**Exercise A**: In the blog post on school assemblies, about how many times has a school administrator gently chided the author for saying that someone in the story is gay?
**Exercise B**: Write out the blog post's passage word for word, beginning at the words "It’s been many" and stopping after the words "offending certain parents.".

Text: Begin

Saturday, February 8, 2020

From dispiriting to uplifting: a tale of two school assemblies that mention a gay man

I’ve been on a good streak. 

It’s been many months since a school administrator has come up to me after my presentation for grades 3-5 to gently chide me for indicating that someone in my story is gay. (This has happened about five times in my many hundreds of assemblies over the past 10 years—a tiny percentage, yet still too high.) 

The concern is almost always the same: it’s not about the well-being of the kids, it’s about the risk of offending certain parents.

My school presentation is an emotional, twist-filled true story that I’m so fortunate to be able to share. It generates gasps, tears, and cheers from audiences as young as third grade. Three glimpses of feedback:

“In 30 years of hosting best-selling authors, Marc’s presentation was the best I have ever witnessed. Judging from the student response, he transformed what it means to be a writer.”
—Karen Palko, teacher, International School of Kuala Lumpur, Malaysia

“Consummate professional. Very animated, humorous, and respectful. The kids were riveted throughout. As our head of school said, ‘He speaks kid.’ One teacher said it’s one of the very best author assemblies she’s seen in her 25 years here.”
—Cynthia Millman, library co-director, Town School, New York, NY

“My principal and almost every teacher said this was the best assembly they have ever attended. Educational value? 5 out of 5 stars. Entertainment value? 5 out of 5 stars. Marc’s amazing story kept an entire room of 3-5 grade students and teachers enthralled for an hour with no special effects or tricks.”

Text: End
Supplied information: Begin

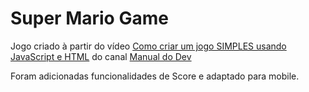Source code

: # Super Mario Game

Jogo criado à partir do vídeo [Como criar um jogo SIMPLES usando JavaScript e HTML](https://www.youtube.com/watch?v=r9buAwVBDhA) do canal [Manual do Dev](https://www.youtube.com/c/ManualdoDev)

Foram adicionadas funcionalidades de Score e adaptado para mobile.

Supplied information: End

**Your response A**: About five times.

**Your response B**:
It’s been many months since a school administrator has come up to me after my presentation for grades 3-5 to gently chide me for indicating that someone in my story is gay. (This has happened about five times in my many hundreds of assemblies over the past 10 years—a tiny percentage, yet still too high.) 

The concern is almost always the same: it’s not about the well-being of the kids, it’s about the risk of offending certain parents.